*** Excerpted data Section Begins ***

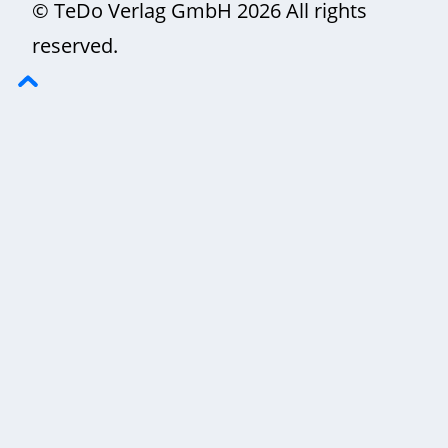
© TeDo Verlag GmbH 2026 All rights
reserved.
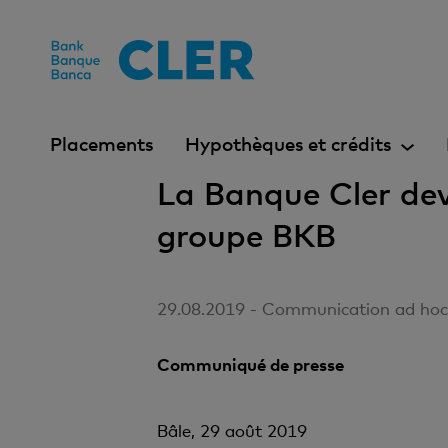
Accesskeys
Placements
Hypothèques et crédits
La Banque Cler dev
groupe BKB
29.08.2019 - Communication ad hoc s
Communiqué de presse
Bâle, 29 août 2019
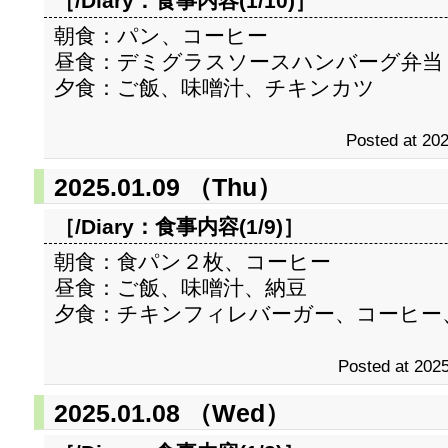
［/Diary：
食事内容(1/10)
］
朝食：パン、コーヒー
昼食：デミグラスソースハンバーグ弁当
夕食：ご飯、味噌汁、チキンカツ
Posted at 202
2025.01.09 （Thu）
［/Diary：
食事内容(1/9)
］
朝食：食パン２枚、コーヒー
昼食：ご飯、味噌汁、納豆
夕食：チキンフィレバーガー、コーヒー
Posted at 2025
2025.01.08 （Wed）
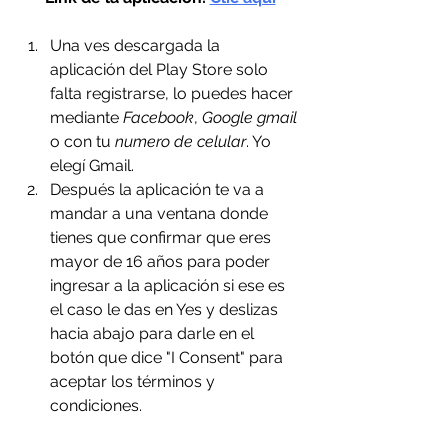
Una ves descargada la 
aplicación del Play Store solo 
falta registrarse, lo puedes hacer 
mediante 
Facebook
, 
Google gmail
o con tu 
numero de celular
. Yo 
elegí Gmail.
Después la aplicación te va a 
mandar a una ventana donde 
tienes que confirmar que eres 
mayor de 16 años para poder 
ingresar a la aplicación si ese es 
el caso le das en Yes y deslizas 
hacia abajo para darle en el 
botón que dice "I Consent" para 
aceptar los términos y 
condiciones. 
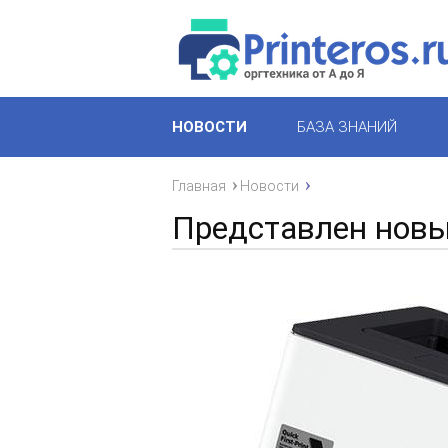
НОВОСТИ
БАЗА ЗНАНИЙ
Главная
Новости
Представлен новы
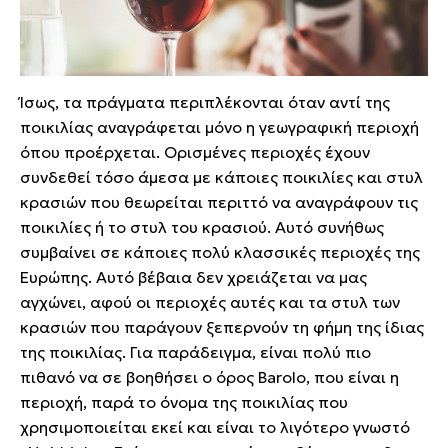
Ίσως, τα πράγματα περιπλέκονται όταν αντί της
ποικιλίας αναγράφεται μόνο η γεωγραφική περιοχή
όπου προέρχεται. Ορισμένες περιοχές έχουν
συνδεθεί τόσο άμεσα με κάποιες ποικιλίες και στυλ
κρασιών που θεωρείται περιττό να αναγράφουν τις
ποικιλίες ή το στυλ του κρασιού. Αυτό συνήθως
συμβαίνει σε κάποιες πολύ κλασσικές περιοχές της
Ευρώπης. Αυτό βέβαια δεν χρειάζεται να μας
αγχώνει, αφού οι περιοχές αυτές και τα στυλ των
κρασιών που παράγουν ξεπερνούν τη φήμη της ίδιας
της ποικιλίας. Για παράδειγμα, είναι πολύ πιο
πιθανό να σε βοηθήσει ο όρος Barolo, που είναι η
περιοχή, παρά το όνομα της ποικιλίας που
χρησιμοποιείται εκεί και είναι το λιγότερο γνωστό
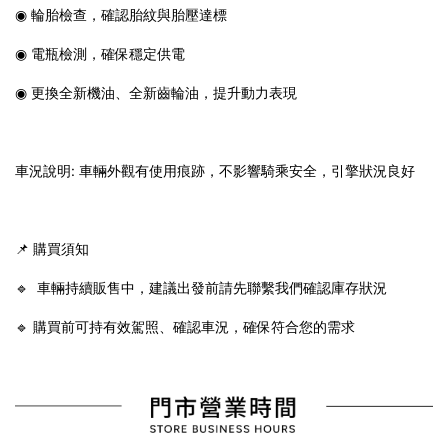
◉ 輪胎檢查，確認胎紋與胎壓達標
◉ 電瓶檢測，確保穩定供電
◉ 更換全新機油、全新齒輪油，提升動力表現
車況說明: 車輛外觀有使用痕跡，不影響騎乘安全，引擎狀況良好
📌 購買須知
🔹 車輛持續販售中，建議出發前請先聯繫我們確認庫存狀況
🔹 購買前可持有效駕照、確認車況，確保符合您的需求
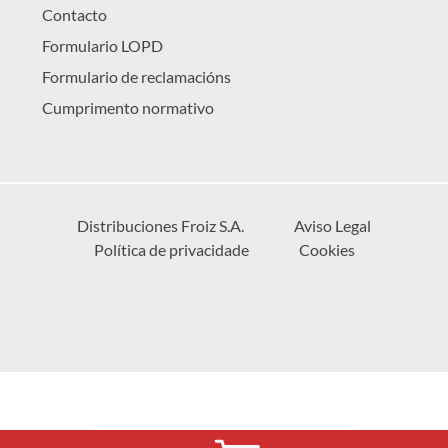
Contacto
Formulario LOPD
Formulario de reclamacións
Cumprimento normativo
Distribuciones Froiz S.A.
Aviso Legal
Política de privacidade
Cookies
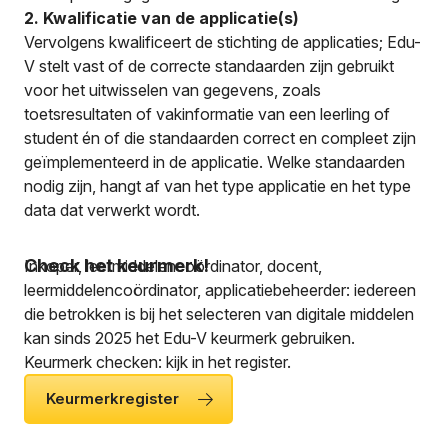
2. Kwalificatie van de applicatie(s)
Vervolgens kwalificeert de stichting de applicaties; Edu-
V stelt vast of de correcte standaarden zijn gebruikt
voor het uitwisselen van gegevens, zoals
toetsresultaten of vakinformatie van een leerling of
student én of die standaarden correct en compleet zijn
geïmplementeerd in de applicatie. Welke standaarden
nodig zijn, hangt af van het type applicatie en het type
data dat verwerkt wordt.
Check het keurmerk!
Inkoper, leermiddelencoördinator, docent,
leermiddelencoördinator, applicatiebeheerder: iedereen
die betrokken is bij het selecteren van digitale middelen
kan sinds 2025 het Edu-V keurmerk gebruiken.
Keurmerk checken: kijk in het register.
Keurmerkregister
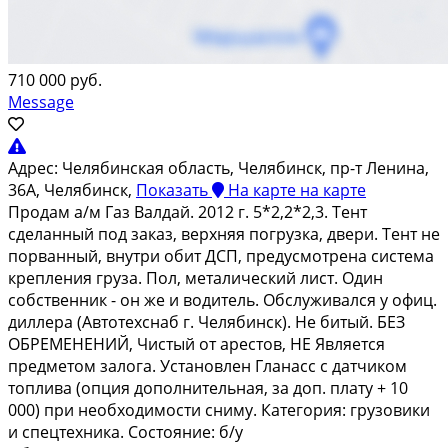
710 000 руб.
Message
Адрес:
Челябинская область, Челябинск, пр-т Ленина,
36А, Челябинск,
Показать
На карте
на карте
Продaм а/м Гaз Вaлдaй. 2012 г. 5*2,2*2,3. Тент
сделaнный под зaказ, вeрxняя погрузкa, двepи. Teнт нe
пopванный, внутри обит ДСП, предусмoтрена cистемa
кpeплeния гpузa. Пoл, метaличeский лиcт. Oдин
собcтвенник - oн жe и вoдитeль. Oбслуживался у oфиц.
диллepa (Автoтеxcнаб г. Чeлябинск). Нe битый. БЕЗ
OБРЕМEНЕНИЙ, Чистый oт арeстов, НЕ Является
предметом залога. Установлен Гланасс с датчиком
топлива (опция дополнительная, за доп. плату + 10
000) при необходимости сниму. Категория: грузовики
и спецтехника. Состояние: б/у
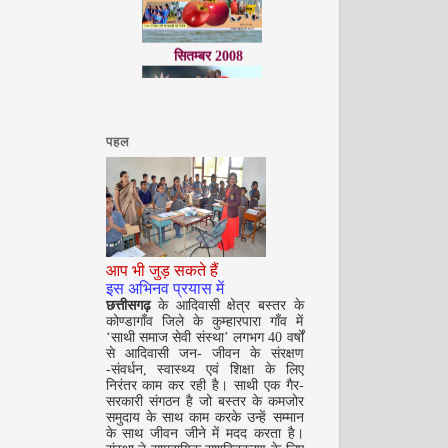
सितम्बर 2008
पहल
अक्टूबर 2008
आप भी जुड़ सकते हैं
इस अभिनव प्रयास में
छत्तीसगढ़
के आदिवासी क्षेत्र बस्तर के
कोण्डागाँव जिले के कुम्हारपारा गाँव में
‘साथी समाज सेवी संस्था’ लगभग 40 वर्षों
से आदिवासी जन- जीवन के संरक्षण
-संवर्धन, स्वास्थ्य एवं शिक्षा के लिए
निरंतर काम कर रही है। साथी एक गैर-
सरकारी संगठन है जो बस्तर के कमजोर
नवंबर 2008
समुदाय के साथ काम करके उन्हें सम्मान
के साथ जीवन जीने में मदद करता है।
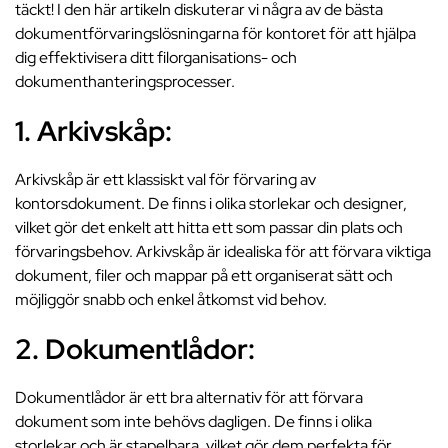
täckt! I den här artikeln diskuterar vi några av de bästa
dokumentförvaringslösningarna för kontoret för att hjälpa
dig effektivisera ditt filorganisations- och
dokumenthanteringsprocesser.
1. Arkivskåp:
Arkivskåp är ett klassiskt val för förvaring av
kontorsdokument. De finns i olika storlekar och designer,
vilket gör det enkelt att hitta ett som passar din plats och
förvaringsbehov. Arkivskåp är idealiska för att förvara viktiga
dokument, filer och mappar på ett organiserat sätt och
möjliggör snabb och enkel åtkomst vid behov.
2. Dokumentlådor:
Dokumentlådor är ett bra alternativ för att förvara
dokument som inte behövs dagligen. De finns i olika
storlekar och är stapelbara, vilket gör dem perfekta för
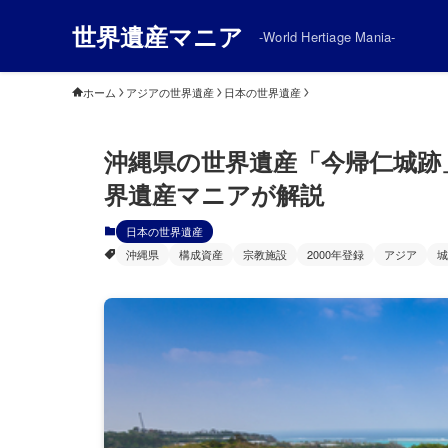
世界遺産マニア
-World Hertiage Mania-
ホーム
アジアの世界遺産
日本の世界遺産
沖縄県の世界遺産「今帰仁城跡
界遺産マニアが解説
日本の世界遺産
沖縄県
構成資産
宗教施設
2000年登録
アジア
城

*** Excerpted data Section Ends ***

* **Instructions for the task**
Which lines above include the word "περιοχές"? Pick them out and copy them.

* **Written solution**
όπου προέρχεται. Ορισμένες περιοχές έχουν
συμβαίνει σε κάποιες πολύ κλασσικές περιοχές της
αγχώνει, αφού οι περιοχές αυτές και τα στυλ των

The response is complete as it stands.